- Data for the task
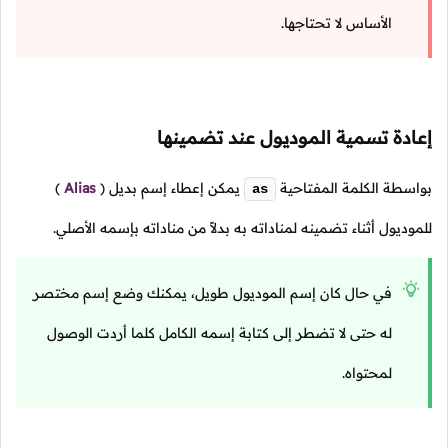
الأساس لا تحتاجها.
إعادة تسمية الموديول عند تضمينها
بواسطة الكلمة المفتاحية
يمكن إعطاء إسم بديل
(
Alias
)
as
للموديول أثناء تضمينه لمناداته به بدلاً من مناداته بإسمه الأصلي.
في حال كان إسم الموديول طويل، يمكنك وضع إسم مختصر
له حتى لا تضطر إلى كتابة إسمه الكامل كلما أردت الوصول
لمحتواه.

- To-do item
Look through the data above and report every line in which "الموديول" appears.

- Solution to the exercise
إعادة تسمية الموديول عند تضمينها
في حال كان إسم الموديول طويل، يمكنك وضع إسم مختصر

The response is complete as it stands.